Get your chocolate fix and veggies all at once! These decadent vegan chocolate zucchini muffins are simple to make and delicious to eat. They are easy to pack and perfect for lunchboxes, sports practice and games, or a family picnic.
– 1 2/3 cup flour (all-purpose or whole wheat pastry flour)
– 1/3 cup unsweetened cocoa powder
– ½ cup coconut sugar
– 1 ½ tsp baking powder
– ½ tsp baking soda
– ¼ tsp salt
– 1 1/3 cups grated zucchini
– ¾ cup plant-based milk
– 2 tbsp melted coconut oil
– 2 tbsp maple syrup
– 1 flax egg
– 1 tsp vanilla
– ½ cup dairy-free chocolate chunks or chips
1. Preheat the oven to 375 degrees F. Line a muffin tin with parchment liners.
2. In a medium bowl, whisk together the flour, cocoa powder, coconut sugar, baking powder, baking soda, and salt.
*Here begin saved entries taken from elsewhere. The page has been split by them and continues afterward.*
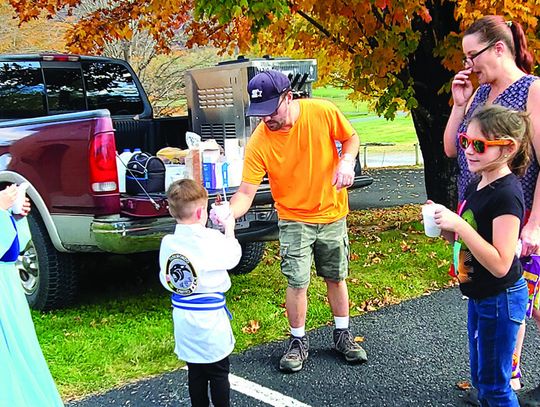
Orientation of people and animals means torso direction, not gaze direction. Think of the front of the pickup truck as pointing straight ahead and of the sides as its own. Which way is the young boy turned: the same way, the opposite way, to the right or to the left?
to the right

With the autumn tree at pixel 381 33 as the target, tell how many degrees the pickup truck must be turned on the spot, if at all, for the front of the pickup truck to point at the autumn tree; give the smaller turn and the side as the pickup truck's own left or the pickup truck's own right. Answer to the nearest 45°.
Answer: approximately 90° to the pickup truck's own right

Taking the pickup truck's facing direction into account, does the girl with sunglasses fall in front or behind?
behind

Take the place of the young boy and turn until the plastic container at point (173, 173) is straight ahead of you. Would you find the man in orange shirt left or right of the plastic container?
right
Set aside.
3. In another bowl, whisk together the grated zucchini, plant-based milk, coconut oil, maple syrup, flax egg, and vanilla.
4. Stir the wet ingredients into the dry ingredients just until combined. If using a gluten-free blend or whole wheat pastry flour, you may need to add more milk, as these are more absorbent flours. Fold in the chocolate chunks, reserving a few for topping. Fill the muffin liners with the batter and sprinkle the extra chocolate chunks on top. Bake for 15-20 minutes.